Replace "DSL" with "idiom" and I totally agree with you. It's often possible to look at a code snippet and recognize what codebase it's from, even if it's doing something pretty generic. There are explicit local APIs, implicit local APIs (often associated with local data structures or stores), and local habits such as looping over items in a particular way. Managing memory, scheduling work, logging, and so on all tend to follow local rules. Those rules together are the moral equivalent of a DSL.

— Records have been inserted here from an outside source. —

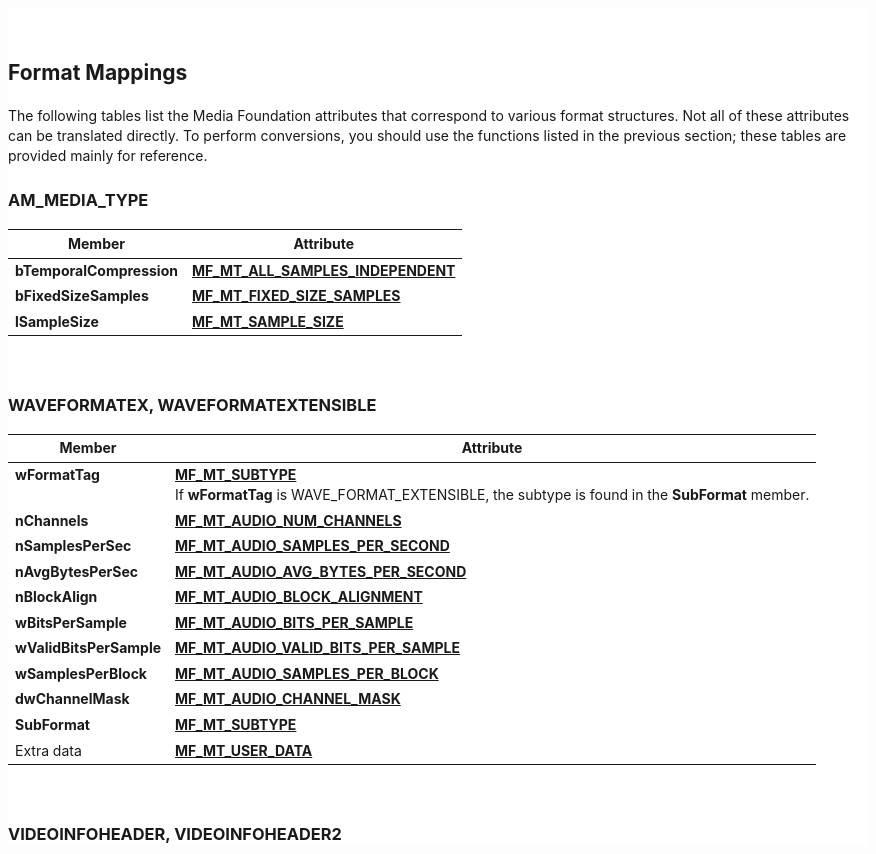 

 

## Format Mappings

The following tables list the Media Foundation attributes that correspond to various format structures. Not all of these attributes can be translated directly. To perform conversions, you should use the functions listed in the previous section; these tables are provided mainly for reference.

### AM\_MEDIA\_TYPE



| Member                   | Attribute                                                                            |
|--------------------------|--------------------------------------------------------------------------------------|
| **bTemporalCompression** | [**MF\_MT\_ALL\_SAMPLES\_INDEPENDENT**](mf-mt-all-samples-independent-attribute.md) |
| **bFixedSizeSamples**    | [**MF\_MT\_FIXED\_SIZE\_SAMPLES**](mf-mt-fixed-size-samples-attribute.md)           |
| **lSampleSize**          | [**MF\_MT\_SAMPLE\_SIZE**](mf-mt-sample-size-attribute.md)                          |



 

### WAVEFORMATEX, WAVEFORMATEXTENSIBLE



| Member                  | Attribute                                                                                                                                                                 |
|-------------------------|---------------------------------------------------------------------------------------------------------------------------------------------------------------------------|
| **wFormatTag**          | [**MF\_MT\_SUBTYPE**](mf-mt-subtype-attribute.md)<br/> If **wFormatTag** is WAVE\_FORMAT\_EXTENSIBLE, the subtype is found in the **SubFormat** member.<br/> |
| **nChannels**           | [**MF\_MT\_AUDIO\_NUM\_CHANNELS**](mf-mt-audio-num-channels-attribute.md)                                                                                                |
| **nSamplesPerSec**      | [**MF\_MT\_AUDIO\_SAMPLES\_PER\_SECOND**](mf-mt-audio-samples-per-second-attribute.md)                                                                                   |
| **nAvgBytesPerSec**     | [**MF\_MT\_AUDIO\_AVG\_BYTES\_PER\_SECOND**](mf-mt-audio-avg-bytes-per-second-attribute.md)                                                                              |
| **nBlockAlign**         | [**MF\_MT\_AUDIO\_BLOCK\_ALIGNMENT**](mf-mt-audio-block-alignment-attribute.md)                                                                                          |
| **wBitsPerSample**      | [**MF\_MT\_AUDIO\_BITS\_PER\_SAMPLE**](mf-mt-audio-bits-per-sample-attribute.md)                                                                                         |
| **wValidBitsPerSample** | [**MF\_MT\_AUDIO\_VALID\_BITS\_PER\_SAMPLE**](mf-mt-audio-valid-bits-per-sample-attribute.md)                                                                            |
| **wSamplesPerBlock**    | [**MF\_MT\_AUDIO\_SAMPLES\_PER\_BLOCK**](mf-mt-audio-samples-per-block-attribute.md)                                                                                     |
| **dwChannelMask**       | [**MF\_MT\_AUDIO\_CHANNEL\_MASK**](mf-mt-audio-channel-mask-attribute.md)                                                                                                |
| **SubFormat**           | [**MF\_MT\_SUBTYPE**](mf-mt-subtype-attribute.md)                                                                                                                        |
| Extra data              | [**MF\_MT\_USER\_DATA**](mf-mt-user-data-attribute.md)                                                                                                                   |



 

### VIDEOINFOHEADER, VIDEOINFOHEADER2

So you're right, for programming in the large it's very important how well the language supports creating good reusable APIs and data structures. I think that's why so many people make such a big deal about generics in Go, though personally I think it's a poor example and the complaints are tiresome. I think I'd focus more on whether the language has things like macros and lambdas/continuations that let non-API idioms be expressed consistently and conveniently, as though they're part of the language (even though I think creating a true DSL is usually a bad idea). Not sure Go meets this standard TBH.
What would you need to do refactoring operations on such code?
Given that there are classes, arguments are specialized over classes, slots have types, ...
Didn't know about those type annotations in lisp, but i suppose what you mean is that an ide could parse all the code, infer the type of all the function / variables etc (just like the lisp interpreter would) and provide you with refactoring facilities ?
That's a good thing. But then comes the git merge (or any other automatic code altering tool). How do you know something hasn't been messed up in the process ? (unless you wrote unit test for every argument of every function)
The maintainability of the code is mostly determined not by how good the underlying language is but how good is that DSL. To take an example that's been widely discussed in HN, let's think about machine learning - the look, structure and maintainability of your code is highly influenced by the choice of your framework/"DSL" e.g. pytorch vs tensorflow1.x vs straight numpy vs Caffe will have major differences despite being in the "same language".
And in that regard, the features of the core language matter only in regard of whether they facilitate making a good DSL. Of course, some languages fail because their choices result in the "core DSL" i.e. standard libraries that everybody uses being fragmented and confusing; Go has it quite good IMHO for the standard library; but for every specific domain it also matters if the DSL for that domain is good, whether it's an ORM layer or a OpenGL interface or a deep learning framework or an physics simulation library - whether the language abstractions mean that these DSL's (often being interfaces/wrappers to some third-party code written in another language) are going to be good and convenient, or whether the language structures limit the DSL so it becomes unwieldy to use.